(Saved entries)
====

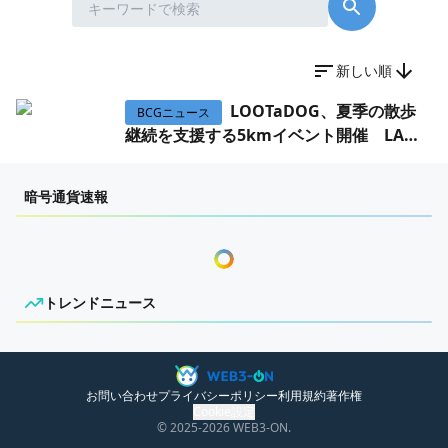
WEB3イベント
GAME
新しい順
ECONOMY
ゲームニュース
LOOTaDOG、夏季の散歩
BCGニュース
継続を支援する5kmイベント開催 LADT
レビュー
国内ニュース
夏の散歩をゲーム体験へつなぐ期間限定イベン
と実物景品を連動
特集
グローバルニュース
ト ブロックチェーンを活用した犬の散歩アプリ
暗号通貨速報
「LOOTaDOG」を運営するLehman Holdings
インタビュー/GAME
トレンドニュース
は7月17日、ユーザー参加型イベント「アイス
センチメンタルな岩狸
・
18日前
クリームウ...
ゲームイベント・大会
ITイベント
Web3ゲーム『でぃあすと
BCGニュース
！リズムステージ』に第一弾ガチャ 鶴
トレンドニュース
LINE上のリズムゲームにガチャ機能を追加 NEX
見萌・一宮ゆいモチーフの新キャラ追加
T INNOVATIONS TECHNOLOGY L.L.C（NEXST
ニュースがありません。
）とディアステージは7月6日、共同開発するWe
b3リズムゲーム『でぃあすと！リ...
お問い合わせ
プライバシーポリシー
利用規約
著作権
センチメンタルな岩狸
・
1ヶ月前
Cookie設定
© 2025
-2026
WEB3-ON.
SNPIT、たべっ子どうぶつ
BCGニュース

====

Task item:
Throughout the records above, find the lines in which the word "LOOTaDOG" appears and return them.

Task output:
LOOTaDOG、夏季の散歩
「LOOTaDOG」を運営するLehman Holdings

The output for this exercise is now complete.